Passage du texte =
Retraites : débat entre deux non fonctionnaires


par  G. G., P. VINCENT
Publication : juillet 2003
Mise en ligne : 16 novembre 2006

Dans le courrier de notre précédent numéro, M-L Duboin, pour la rédaction, avait répondu à G. G., de Corenc. Mais celui-ci revient à la charge, voyant dans notre constestation du projet Raffarin de réforme des retraites un réflexe de fonctionnaire, c’est-à-dire d’un de ces privilégiés qui ne cherchent qu’à défendre leurs privilèges. Cette interprétation a choqué Paul Vincent qui, n’ayant jamais été fonctionnaire, a souhaité lui répondre :

Je suis effaré, moi aussi, de votre incompréhension au sujet des différences de régime des retraites public/privé. Je cois que les fonctionnaires vivent dans une bulle, leur seule excuse étant de ne pas se rendre compte.

À compléter =
a. Répondez aux questions suivantes sur le texte consacré aux retraites :
(i) En quel mois et en quelle année le texte a-t-il été publié ?
(ii) De quelle ville est G. G. ?
(iii) Qui avait répondu à G. G. pour la rédaction dans le numéro précédent ?
b. Rédigez la suite du texte sur les retraites à partir de sa dernière phrase.

Entrées fournies =
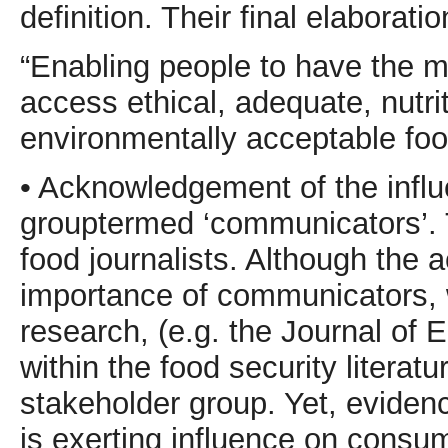
definition. Their final elaborati
“Enabling people to have the 
access ethical, adequate, nutrit
environmentally acceptable foo
• Acknowledgement of the influe
grouptermed ‘communicators’. 
food journalists. Although the
importance of communicators, w
research, (e.g. the Journal of
within the food security literat
stakeholder group. Yet, evidenc
is exerting influence on consum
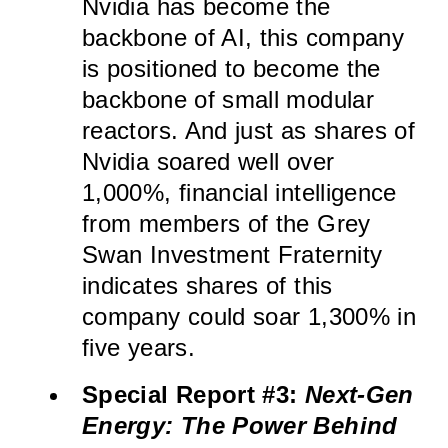
Nvidia has become the
backbone of AI, this company
is positioned to become the
backbone of small modular
reactors. And just as shares of
Nvidia soared well over
1,000%, financial intelligence
from members of the Grey
Swan Investment Fraternity
indicates shares of this
company could soar 1,300% in
five years.
Special Report #3:
Next-Gen
Energy: The Power Behind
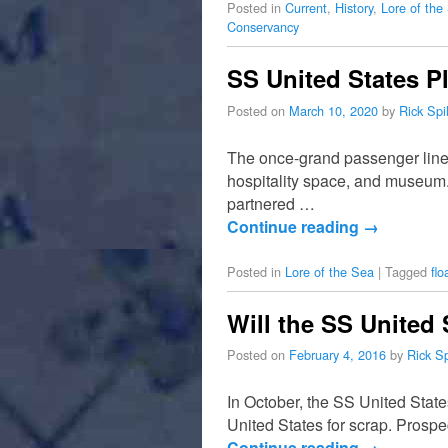
Posted in
Current
,
History
,
Lore of the
Conservancy
SS United States P
Posted on
March 10, 2020
by
Rick Sp
The once-grand passenger liner
hospitality space, and museum.
partnered …
Continue reading
→
Posted in
Lore of the Sea
|
Tagged
flo
Will the SS United 
Posted on
February 4, 2016
by
Rick S
In October, the SS United State
United States for scrap. Prospec
Continue reading
→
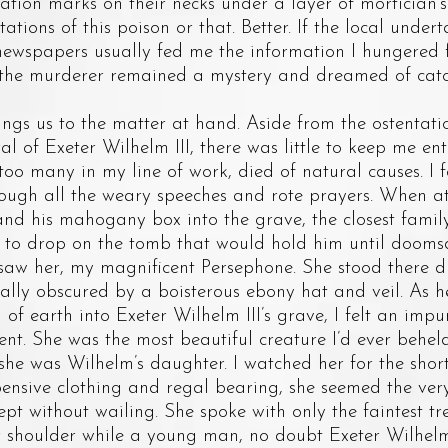
ation marks on their necks under a layer of mortician’
ations of this poison or that. Better. If the local under
 newspapers usually fed me the information I hungered 
he murderer remained a mystery and dreamed of catch
 us to the matter at hand. Aside from the ostentati
ral of Exeter Wilhelm III, there was little to keep me en
r too many in my line of work, died of natural causes. 
ugh all the weary speeches and rote prayers. When at 
and his mahogany box into the grave, the closest fam
il to drop on the tomb that would hold him until dooms
 her, my magnificent Persephone. She stood there d
ially obscured by a boisterous ebony hat and veil. As h
of earth into Exeter Wilhelm III’s grave, I felt an impu
t. She was the most beautiful creature I’d ever beheld
t she was Wilhelm’s daughter. I watched her for the shor
pensive clothing and regal bearing, she seemed the very
pt without wailing. She spoke with only the faintest t
r shoulder while a young man, no doubt Exeter Wilhel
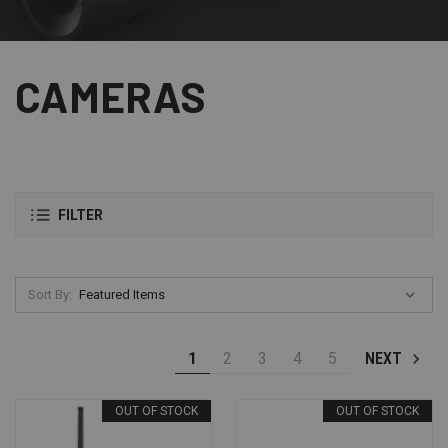
CAMERAS
FILTER
Sort By:
1
2
3
4
5
NEXT
OUT OF STOCK
OUT OF STOCK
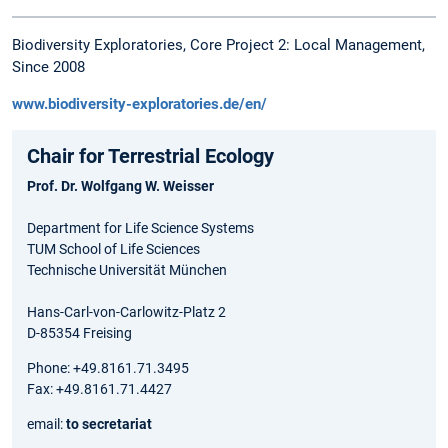
Biodiversity Exploratories, Core Project 2: Local Management,
Since 2008
www.biodiversity-exploratories.de/en/
Chair for Terrestrial Ecology
Prof. Dr. Wolfgang W. Weisser
Department for Life Science Systems
TUM School of Life Sciences
Technische Universität München
Hans-Carl-von-Carlowitz-Platz 2
D-85354 Freising
Phone: +49.8161.71.3495
Fax: +49.8161.71.4427
email:
to secretariat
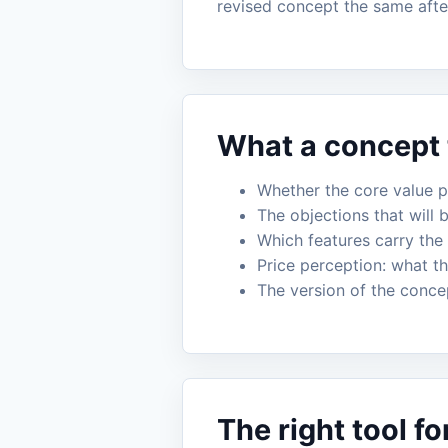
revised concept the same aft
What a concept t
Whether the core value pr
The objections that will 
Which features carry the
Price perception: what th
The version of the conce
The right tool fo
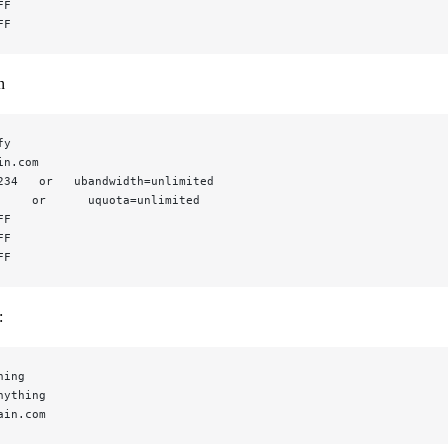
FF
FF
n
fy
in.com
234   or   ubandwidth=unlimited
     or      uquota=unlimited
FF
FF
FF
:
hing
nything
ain.com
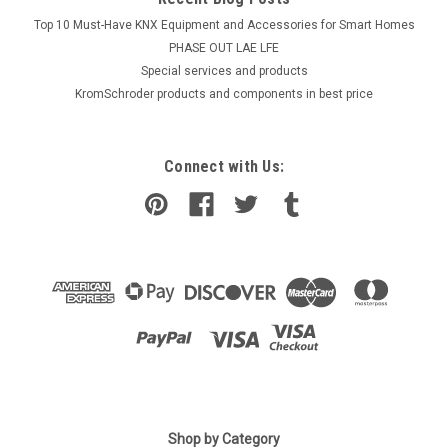
Top 10 Must-Have KNX Equipment and Accessories for Smart Homes
PHASE OUT LAE LFE
​Special services and products
KromSchroder products and components in best price
Connect with Us:
Shop by Category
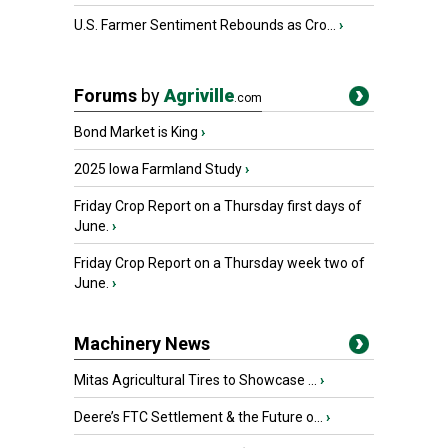
U.S. Farmer Sentiment Rebounds as Cro...
›
Forums
by
Agriville
.com
Bond Market is King
›
2025 Iowa Farmland Study
›
Friday Crop Report on a Thursday first days of
June.
›
Friday Crop Report on a Thursday week two of
June.
›
Machinery News
Mitas Agricultural Tires to Showcase ...
›
Deere’s FTC Settlement & the Future o...
›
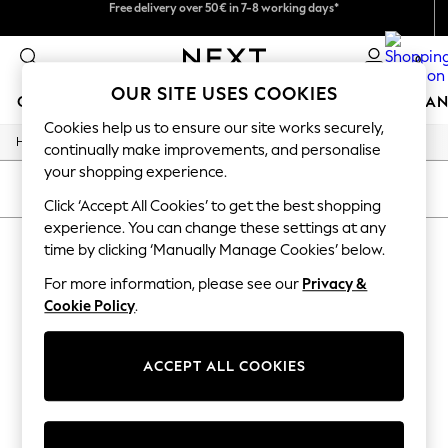
Free delivery over 50€ in 7-8 working days*
We pay all duties
Easy returns within 28 days*
0
OUR SITE USES COOKIES
GIRLS
BOYS
BABY
WOMEN
MEN
HOME
BRAN
Cookies help us to ensure our site works securely,
/
Home
Lipsy
GIRLS
continually make improvements, and personalise
New In
your shopping experience.
50 - 92cm (0 - 24 months)
SORT
FILTER
98 - 110cm (3 - 5 years)
Click ‘Accept All Cookies’ to get the best shopping
116 - 134cm (6 - 9 years)
experience. You can change these settings at any
LIPSY
140 - 174cm (10 - 15+ years)
time by clicking ‘Manually Manage Cookies’ below.
Trending: Top & Short Sets
(1)
Trending: Clogs
For more information, please see our
Privacy &
Summer Dresses
Cookie Policy
.
Toy Story
THE SET
All Clothing
ACCEPT ALL COOKIES
Coats & Jackets
Sweatshirts & Hoodies
Knitwear
Cardigans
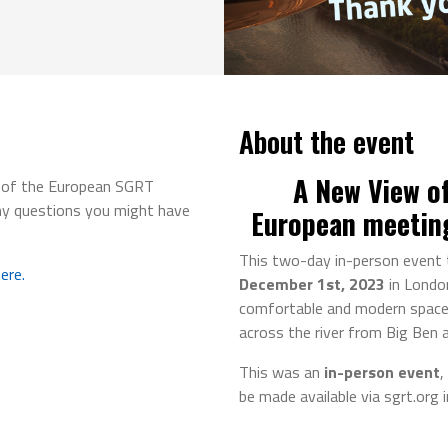
About the event
A New View of
g of the European SGRT
ny questions you might have
European meetin
This two-day in-person event 
ere.
December 1st, 2023
in Londo
comfortable and modern space 
across the river from Big Ben 
This was an
in-person event
,
be made available via sgrt.org 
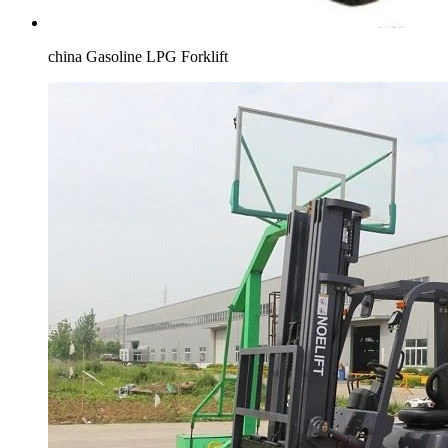
china Gasoline LPG Forklift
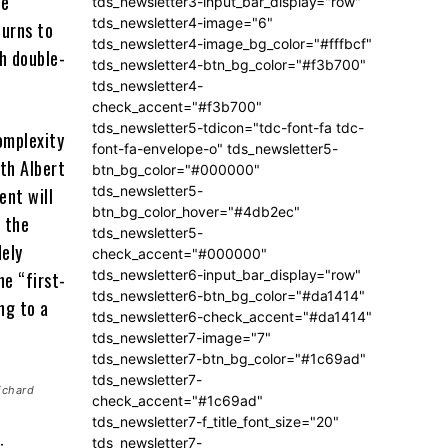
he
tds_newsletter3-input_bar_display="row"
tds_newsletter4-image="6"
turns to
tds_newsletter4-image_bg_color="#fffbcf"
th double-
tds_newsletter4-btn_bg_color="#f3b700"
tds_newsletter4-
check_accent="#f3b700"
tds_newsletter5-tdicon="tdc-font-fa tdc-
complexity
font-fa-envelope-o" tds_newsletter5-
th Albert
btn_bg_color="#000000"
tds_newsletter5-
ent will
btn_bg_color_hover="#4db2ec"
o the
tds_newsletter5-
dely
check_accent="#000000"
tds_newsletter6-input_bar_display="row"
he “first-
tds_newsletter6-btn_bg_color="#da1414"
ing to a
tds_newsletter6-check_accent="#da1414"
tds_newsletter7-image="7"
tds_newsletter7-btn_bg_color="#1c69ad"
tds_newsletter7-
ichard
check_accent="#1c69ad"
tds_newsletter7-f_title_font_size="20"
tds_newsletter7-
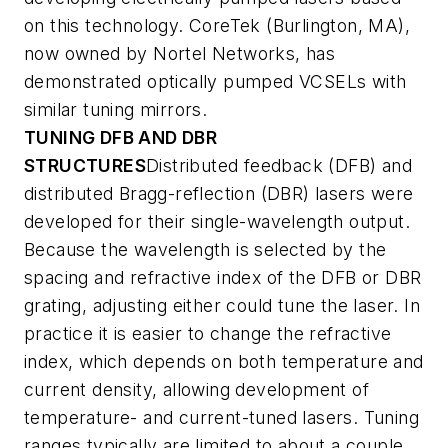
on this technology. CoreTek (Burlington, MA),
now owned by Nortel Networks, has
demonstrated optically pumped VCSELs with
similar tuning mirrors.
TUNING DFB AND DBR
STRUCTURES
Distributed feedback (DFB) and
distributed Bragg-reflection (DBR) lasers were
developed for their single-wavelength output.
Because the wavelength is selected by the
spacing and refractive index of the DFB or DBR
grating, adjusting either could tune the laser. In
practice it is easier to change the refractive
index, which depends on both temperature and
current density, allowing development of
temperature- and current-tuned lasers. Tuning
ranges typically are limited to about a couple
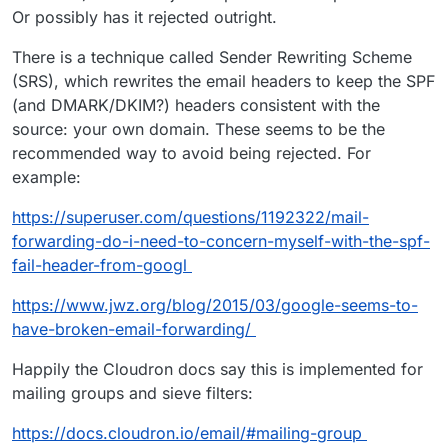
Or possibly has it rejected outright.
There is a technique called Sender Rewriting Scheme
(SRS), which rewrites the email headers to keep the SPF
(and DMARK/DKIM?) headers consistent with the
source: your own domain. These seems to be the
recommended way to avoid being rejected. For
example:
https://superuser.com/questions/1192322/mail-
forwarding-do-i-need-to-concern-myself-with-the-spf-
fail-header-from-googl
https://www.jwz.org/blog/2015/03/google-seems-to-
have-broken-email-forwarding/
Happily the Cloudron docs say this is implemented for
mailing groups and sieve filters:
https://docs.cloudron.io/email/#mailing-group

Réponses aux consignes =
a.
(i) En juillet 2003.
(ii) De Corenc.
(iii) M-L Duboin.

b.
Encore une fois il ne s’agit pas pour le moment de l’E.D., mais de la fracture sociale qui va devenir destructrice.

Etes-vous prêt(s) à compenser sur vos deniers :

— les 15% que nous avons perdus depuis 15 ans parce que nos retraites sont indexées à peine sur les prix au lieu des salaires dans la fonction publique ?

— la différence entre les 12 % de cotisation du privé (sur les salaires pour la CRAM et les complémentaires) et les 7,85 % du public ?

— l’écart dù aux 25 années de référence pour la CRAM et la carrière totale pour les complémentaires au lieu des 6 mois !! dans la fonction publique ?

Quand Balladur nous a volés, êtes-vous descendus dans la rue ? Quand mon voisin (inspecteur de l’EN) devait partir en retraite, je lui ai demandé « Alors, c’est pour bientôt ? », « Non, m’a-t-il répondu, je fais encore 6 mois pour gagner un échelon. » J’en suis resté interloqué.

— Aujourd’hui, son gendre de l’EDF, revient tout bronzé des îles. Il est en retraite depuis 3 mois… à 50 ans !!

Comment voulez-vous que la majorité silencieuse ne soit pas révoltée ?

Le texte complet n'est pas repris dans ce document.